The problem of reaching fixation “too soon” is particularly strong for small population sizes. In a small population size, small differences in fitness may fail to generate sufficient selective pressure to dominate the force of genetic drift. For example, in a population that is limited to a size of 10, an individual with a fitness 1/100 of some other individual may still by “good luck” produce a single offspring in the next generation. That offspring, although 1/100'th as fit of a strategy as some other in the population, nevertheless takes up 10% of the next generation. So for small population sizes, mutation and drift are essentially the only drivers of evolution.
So when building an evolutionary algorithm, it is important to start with a diverse population and then build mutation and selection operations that maintain diversity as long as possible (staving off genetic drift). So long as the population is diverse, natural selection will continue to explore large regions of the strategy space. However, if mutation is too strong, then it will limit exploitation and tuning of strategies because adaptations that make small changes in fitness will quickly be lost to mutation. Consequently, if you have the computational budget, it is best to build very large population sizes with very low mutation rates and choose selection operators that moderate selection pressure — giving low-fitness strategies a chance to stay in the large population pool.
Similarly, when thinking about evolution in natural systems, it is important to remember how large the ancestral populations were. Those that evolved in large-population contexts may tend to show more signs of natural selection (and will likely have evolved mechanisms to reduce the mutation rate). Those that evolved in small-population contexts may tend to have high mutation rates and show diversity patterns more closely related to randomness. This latter case relates to neutral theories of evolution, which are important to consider when trying to understand the source of observed variation in systems we see today.
This story is summarized in the graphic I’ve prepared above, which shows mutation and natural selection as forces re-shaping populations within a drift field that, in the absence of those forces, will eventually homogenize the population on an arbitrary strategy.
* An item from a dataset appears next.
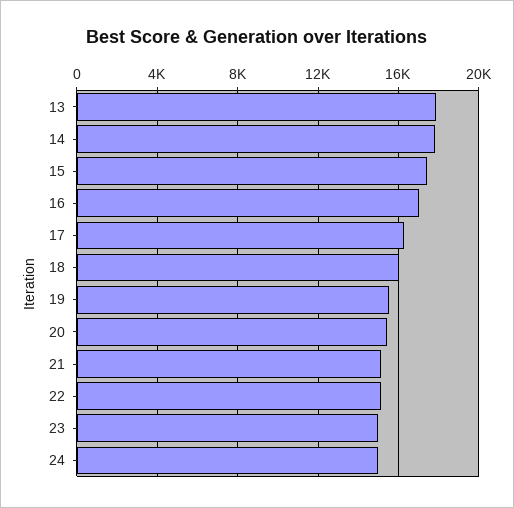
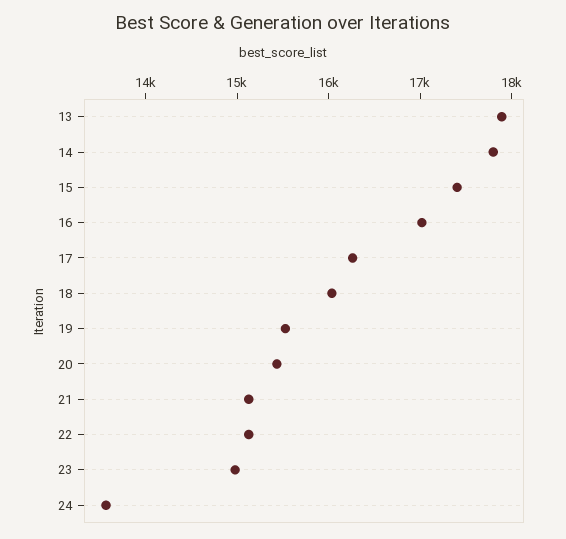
24: 15000 -> 13600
So how do we come up with interesting new ideas for mutation and selection operators for evolutionary algorithms? We should continue to look at population genetics. In fact, some theories in population genetics (like Sewall Wright’s shifting-balance theory) are much better descriptors of evolutionary algorithm behavior than the more complex evolutionary trajectories of living systems. For example, distributed genetic algorithms, which create islands of evolutionary algorithms that only exchange population members across island boundaries infrequently, tend to out-perform conventional genetic algorithms on the same computational budgets for reasons that make sense in light of population genetics. This is a more advanced topic, and you’re welcome to read/listen more about this in my CSE/IEE 598 lectures. For now, I hope you look at living and non-living populations around you through the lenses of mutation, drift, and natural selection.